• [Available data]:
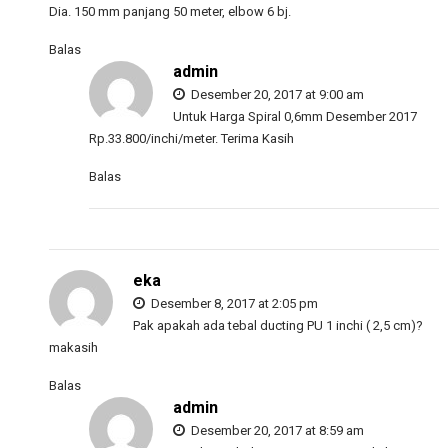
Dia. 150 mm panjang 50 meter, elbow 6 bj.
Balas
admin
Desember 20, 2017 at 9:00 am
Untuk Harga Spiral 0,6mm Desember 2017
Rp.33.800/inchi/meter. Terima Kasih
Balas
eka
Desember 8, 2017 at 2:05 pm
Pak apakah ada tebal ducting PU 1 inchi ( 2,5 cm)?
makasih
Balas
admin
Desember 20, 2017 at 8:59 am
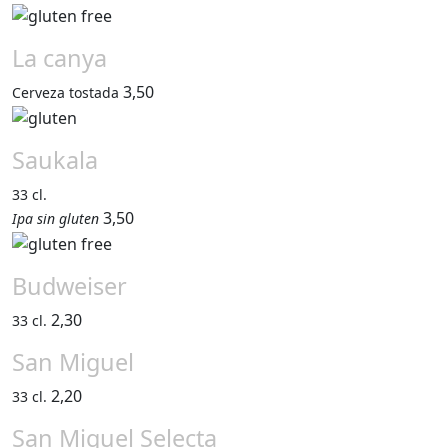
La canya
3,50
Cerveza tostada
Saukala
33 cl.
3,50
Ipa sin gluten
Budweiser
2,30
33 cl.
San Miguel
2,20
33 cl.
San Miguel Selecta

• [Problem requirements]: Write out the text of all the records again, replacing every "Balas" with "Reply" and leaving everything else unchanged. Leave out the pictures.

• [Exercise answer]:
Dia. 150 mm panjang 50 meter, elbow 6 bj.
Reply
admin
Desember 20, 2017 at 9:00 am
Untuk Harga Spiral 0,6mm Desember 2017
Rp.33.800/inchi/meter. Terima Kasih
Reply
eka
Desember 8, 2017 at 2:05 pm
Pak apakah ada tebal ducting PU 1 inchi ( 2,5 cm)?
makasih
Reply
admin
Desember 20, 2017 at 8:59 am
La canya
3,50
Cerveza tostada
Saukala
33 cl.
3,50
Ipa sin gluten
Budweiser
2,30
33 cl.
San Miguel
2,20
33 cl.
San Miguel Selecta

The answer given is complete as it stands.